Jesus wants His listeners to understand that His teachings aren't just noble ideas. They're given so we can put them into practice. To hear them and ignore them ends up in disaster. This is one reason that regular Bible reading and study is so crucial. This is how we familiarize and remind ourselves of God's prescriptive will.
The good news about God's prescriptive will
Understanding God's prescriptive will takes a lot of the pressure off of us. It means that God's will for us isn't some secret puzzle box we have to unlock. Instead of driving ourselves crazy trying to figure out what God wants from each of us, we can focus on the things we know God expects of us.
We tend to think that God has this unique calling on our life, and we just need to work out what it is. The truth is that's not really the case. When he was talking to the Thessalonians, Paul encouraged them to "make it your ambition to lead a quiet life: You should mind your own business and work with your hands, just as we told you, so that your daily life may win the respect of outsiders and so that you will not be dependent on anybody" (1 Thessalonians 4:11–12).
When we live out God's prescriptive will, our ordinary, everyday lives become efficient ministries that reveal God's goodness to the people around us. So whether you work in retail, finance, marketing, or the foodservice, you’re doing dramatic and powerful work as a minister of the gospel and a fulfiller of the Great Commission.

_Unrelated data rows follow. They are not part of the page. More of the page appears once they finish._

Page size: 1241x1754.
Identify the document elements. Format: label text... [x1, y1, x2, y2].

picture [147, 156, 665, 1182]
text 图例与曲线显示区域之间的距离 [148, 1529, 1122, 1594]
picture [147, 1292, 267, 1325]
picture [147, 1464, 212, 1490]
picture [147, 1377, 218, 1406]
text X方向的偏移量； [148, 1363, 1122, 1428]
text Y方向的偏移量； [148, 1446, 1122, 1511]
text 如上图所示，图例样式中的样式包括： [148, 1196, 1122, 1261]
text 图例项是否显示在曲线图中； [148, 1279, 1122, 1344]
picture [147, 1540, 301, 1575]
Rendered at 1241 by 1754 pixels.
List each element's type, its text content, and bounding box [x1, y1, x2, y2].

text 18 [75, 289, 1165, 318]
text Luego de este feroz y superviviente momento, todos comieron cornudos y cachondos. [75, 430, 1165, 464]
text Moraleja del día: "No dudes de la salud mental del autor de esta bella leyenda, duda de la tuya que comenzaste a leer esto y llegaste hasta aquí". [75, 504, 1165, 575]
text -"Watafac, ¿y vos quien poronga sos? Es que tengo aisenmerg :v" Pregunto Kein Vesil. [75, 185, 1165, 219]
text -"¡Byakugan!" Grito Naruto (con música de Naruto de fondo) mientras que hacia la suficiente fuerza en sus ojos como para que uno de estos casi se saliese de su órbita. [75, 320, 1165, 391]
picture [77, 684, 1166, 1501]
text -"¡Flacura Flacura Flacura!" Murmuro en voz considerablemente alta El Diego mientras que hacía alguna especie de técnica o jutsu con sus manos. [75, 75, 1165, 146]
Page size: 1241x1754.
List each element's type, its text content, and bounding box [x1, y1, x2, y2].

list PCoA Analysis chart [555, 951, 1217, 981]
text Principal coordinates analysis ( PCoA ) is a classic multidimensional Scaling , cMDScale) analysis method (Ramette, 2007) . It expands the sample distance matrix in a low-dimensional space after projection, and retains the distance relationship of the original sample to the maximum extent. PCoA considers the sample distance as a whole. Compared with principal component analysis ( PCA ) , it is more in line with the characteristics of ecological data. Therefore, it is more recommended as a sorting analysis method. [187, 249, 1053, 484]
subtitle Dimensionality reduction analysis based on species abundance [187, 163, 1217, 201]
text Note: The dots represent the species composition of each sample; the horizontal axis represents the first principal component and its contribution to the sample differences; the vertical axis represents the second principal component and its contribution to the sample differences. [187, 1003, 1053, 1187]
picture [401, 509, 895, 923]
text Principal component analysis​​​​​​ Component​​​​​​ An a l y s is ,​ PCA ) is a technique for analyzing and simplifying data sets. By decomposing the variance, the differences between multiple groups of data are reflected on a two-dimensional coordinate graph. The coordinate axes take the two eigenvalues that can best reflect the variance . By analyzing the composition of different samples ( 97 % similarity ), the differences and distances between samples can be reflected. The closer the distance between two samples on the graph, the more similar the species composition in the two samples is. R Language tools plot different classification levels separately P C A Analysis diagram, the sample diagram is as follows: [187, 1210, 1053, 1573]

It removes from us the pressure of figuring out which job God has pre-chosen for us or which person God expects us to marry. When we live in harmony with God's revealed will, it helps to weed out some of the choices that wouldn't be beneficial to us in the long run.
What about discerning God's calling?
The rub in all of this is that sometimes God does have a specific calling for you. Like maybe you think God might be calling you into missions work or pastoral ministry. Here are a few helpful things to remember when you think this might be the case.
- God's number one call is for us to know Him:
Sometimes we can get it in our heads that we're being called to ministry when we should be more focused on our devotion and alignment to Jesus. Many people in ministry crash and burn because they mistook God drawing them to Himself as a call to ministry.
All ministry should come out of the overflow of lives lived in submission to God's prescribed will. So if you think you might be called to ministry, make sure you’re already pressing into God.
- Follow your passions:
One of the big signs God is calling you in a specific direction is that you're interested in it. If you feel passionate about an opportunity or course, it’s OK to seek to discern whether it's right for you.
- Pray about it:
Consistently ask God for clarification, but then pay attention to changes in your feelings about the issue, input you receive from others, or maybe even obstacles that demonstrate that this might not be the best time.
- Seek input from others:
Look for people around you who know and love the Lord, and also know and love you. They're going to offer the best feedback as you try and discern God's calling.
Knowing God's will doesn't have to be a struggle
Remember, there are things God is doing that you can't change. You don't have to worry about making a mistake that puts God's sovereign will in jeopardy. There are, however, things God has asked explicitly from each of us, and we need to be working to align ourselves to those things.
The more we’re aligned to God's prescriptive will, the more we'll find ourselves in the center of God's sovereign will as He uses us to build His kingdom.